To me, demanding the “unreasonable” from life is a remarkably permissive environment. But you’ve got to be receptive to opportunities when they present themselves – and they WILL.

You can declare your intention to reach a particular destination, but which route you take getting there is always a game-day call, isn’t it?

It’s not the big, bold promise of the future that magnetically pulls you toward your goal, it’s the baby steps along the way that get you there. All those little decisions, to do this or not do that, to ignore this person or to listen to another.

Choices present themselves a hundred times a day and with each one you make mindfully as a move toward your new reality, you strengthen your own congruence with it.
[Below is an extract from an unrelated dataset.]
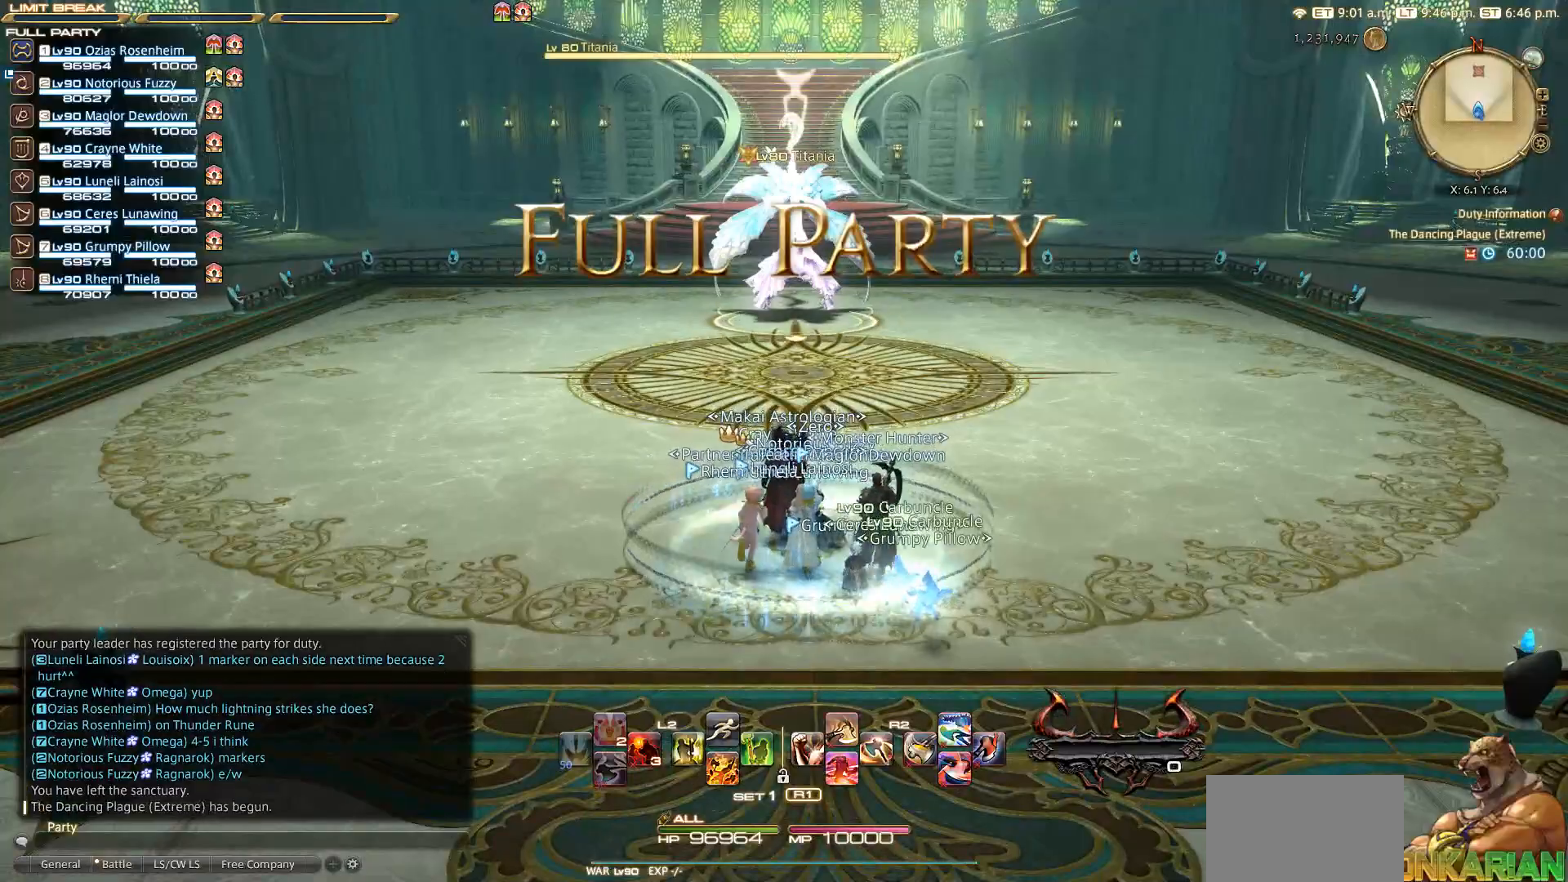
{"buttons": [], "left_stick": "up", "right_stick": "center", "events": [[67, "CROSS", "up"], [133, "CROSS", "down"], [183, "CROSS", "up"], [233, "CROSS", "down"], [233, "left_stick", "up"], [317, "CROSS", "up"]]}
With each decision, a whole series of events is set in motion that otherwise would never have entered your sphere of consciousness – because your mind would be elsewhere.

And all of that said, the most important part of the equation is WORK.

Musicians intrinsically understand the amount of practice it takes to become outstanding at their craft. Nobody forces them to sit in their bedroom for hours playing scales. The dream is the “big picture” but the “goal” in that moment is to nail the descending mixolydian triad that’s kicking your ass.

Work may be a four letter word, but so is life.

It takes work to succeed. It takes work to maintain success once you’ve achieved it, and even more work to continuing growing.

It also takes work to walk away from something that’s literally calling out to you to take action on – but you let fear and self-doubt sabotage it.

It takes work to procrastinate – actually MORE work than just doing whatever it is you keep putting off. Your mind is anxious because you know it’s not done.Your body is tense because your mind is anxious. Your concentration is limited because the little voice in the back of your head keeps pinging you about “that thing…”.

So, work is inevitable but it doesn’t have to be unpleasant! The fact that you aren’t enjoying what you’re working on is the tell-tale sign that you’re working on the wrong thing.

I used to have an sign hanging in my office that read:

“Luck is what happens when preparation and opportunity meet”.

Next to it was one that read:

“Whatever you can do, or think you can, begin it. Boldness has genius, power, and magic in it”.

Both of these were to remind me that hard work is never in vain. That hard work is never wasted. 

Hard work is what aligns you with never-ending opportunity.